EUROPE NEWS: Europe’s most powerful LP


Calling all heavyweight property professionals: have you got what it takes to become Europe’s most powerful LP?

Ultimately reporting to Norway’s central bank, you will be responsible for leading a team investing part of Norway’s $300 billion government pension fund – formerly known as the Petroleum Fund – in unlisted property funds, joint ventures and segregated accounts as well as direct property and equities and other real estate instruments.

It sounds like a dream job for any ambitious real estate professional, (and almost too good to be true), but for one individual it will become reality.

According to a spokeswoman at the Norges Bank Investment Management (NBIM), the operational manager of Norway’s Government Pension Fund – Global, it is in the process of recruiting the leader of the real estate investments team. “We will announce the new leader in due time. The process is getting close to a conclusion,” she said on 8 March. 

The leader will represent a fund that is destined to become one of the most powerful investors in Europe. Only last month there was a significant development in Norway’s ongoing plan for its oil fund, as the government set out rules governing how it would invest up to 5 percent of its portfolio – or $22 billion – in property. Small teams in Oslo and London have already been put into place.

In 2007, NBIM appointed Paul Golding, the former Merrill Lynch real estate investment banker in Europe and the Middle East, to prepare the oil fund, as it is dubbed, for property investment in international markets pending a firm decision.

The spokeswoman for NBIM would not confirm that Golding would be staying on or whether he would be a contender for the top job. She confirmed, however, that the real estate team was already “established” except for the head, and that there were no other “vacancies” for now. That said, the team would probably expand in the future, she added. 

Exactly how the new leader of real estate investing and his or her team will invest will become clearer when a strategy document is produced, possibly this month.
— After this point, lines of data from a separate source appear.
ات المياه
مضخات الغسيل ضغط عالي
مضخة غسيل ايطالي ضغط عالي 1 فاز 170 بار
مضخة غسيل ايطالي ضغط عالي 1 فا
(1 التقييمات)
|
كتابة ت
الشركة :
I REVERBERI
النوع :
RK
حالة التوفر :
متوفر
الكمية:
Some details have already emerged though, thanks to the recent rules. The real estate leader and the team will have scope to invest in several different ways in a variety of countries outside Norway, but private equity real estate seems to be the primary route. On 1 March, NBIM said the majority of the fund’s investments would be in “private equity” as opposed to listed securities.
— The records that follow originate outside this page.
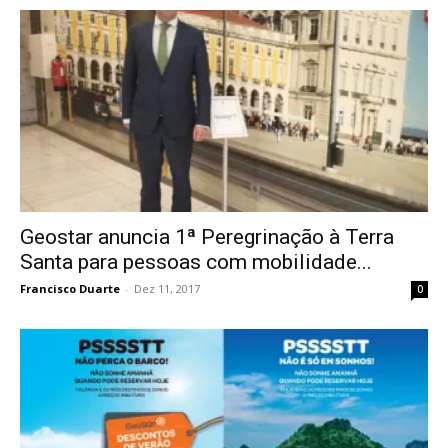
Geostar anuncia 1ª Peregrinação à Terra
Santa para pessoas com mobilidade...
Francisco Duarte
-
Dez 11, 2017
0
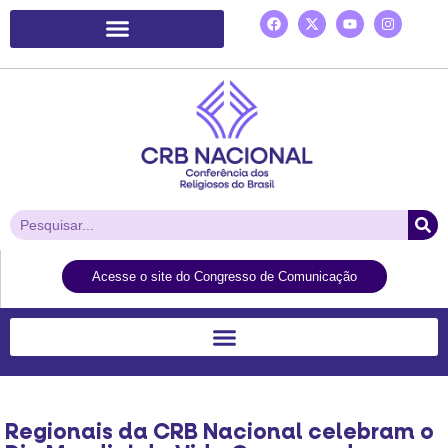
Plataforma de Ação Laudato Si’
Acesse o site do Congresso de Comunicação
Regionais da CRB Nacional celebram o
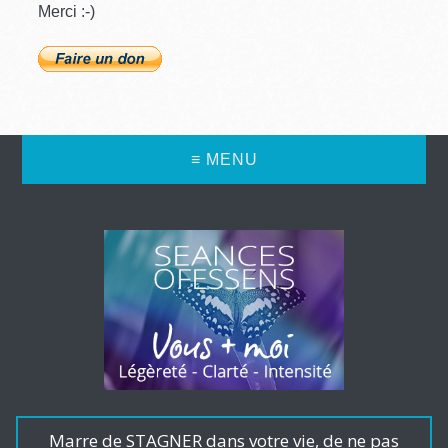
Merci :-)
≡ MENU
Marre de STAGNER dans votre vie, de ne pas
The oil fund is expected to adopt a strategy of indirect investments alongside local operators who will be responsible for managing the assets. The real estate leader and the team can decide to invest via funds as well as joint ventures and separate accounts targeting funds established in OECD countries or countries with which Norway has a tax treaty with or other countries Norway has other tax agreements with.

They will typically choose to make $50 million to $250 million investments in real estate vehicles. According to NBIM, the real estate team is primarily considering fund managers and property companies with assets greater than $250 million that operate in the UK, Sweden, France and Germany in the first instance. There will also be ceilings on how much can be invested in emerging markets, debt and listed securities, and assets under development.
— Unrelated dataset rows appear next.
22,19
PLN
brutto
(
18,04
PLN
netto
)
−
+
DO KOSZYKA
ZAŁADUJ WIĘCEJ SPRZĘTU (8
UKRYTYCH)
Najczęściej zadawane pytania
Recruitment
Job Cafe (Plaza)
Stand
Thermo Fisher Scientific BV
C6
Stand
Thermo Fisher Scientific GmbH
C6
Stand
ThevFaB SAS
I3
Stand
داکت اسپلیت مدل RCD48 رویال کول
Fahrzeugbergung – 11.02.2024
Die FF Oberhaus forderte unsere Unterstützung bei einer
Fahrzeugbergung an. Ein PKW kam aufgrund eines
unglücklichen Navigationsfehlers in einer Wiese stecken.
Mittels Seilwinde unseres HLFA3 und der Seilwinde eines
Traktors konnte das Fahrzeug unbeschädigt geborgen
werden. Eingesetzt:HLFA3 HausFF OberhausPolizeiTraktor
Sigbjørn Johnsen, Norway’s finance minister, said last month the fund would eye traditional real estate in mature markets to reduce risks and avoid heavy write downs. The ultimate success of the leader of the real estate team will be benchmarked against the Investment Property Databank Global Property Benchmark, which recorded ungeared total returns to direct property investment of -10.1 percent in 2008.
Surely whoever gets the top job will do better than that.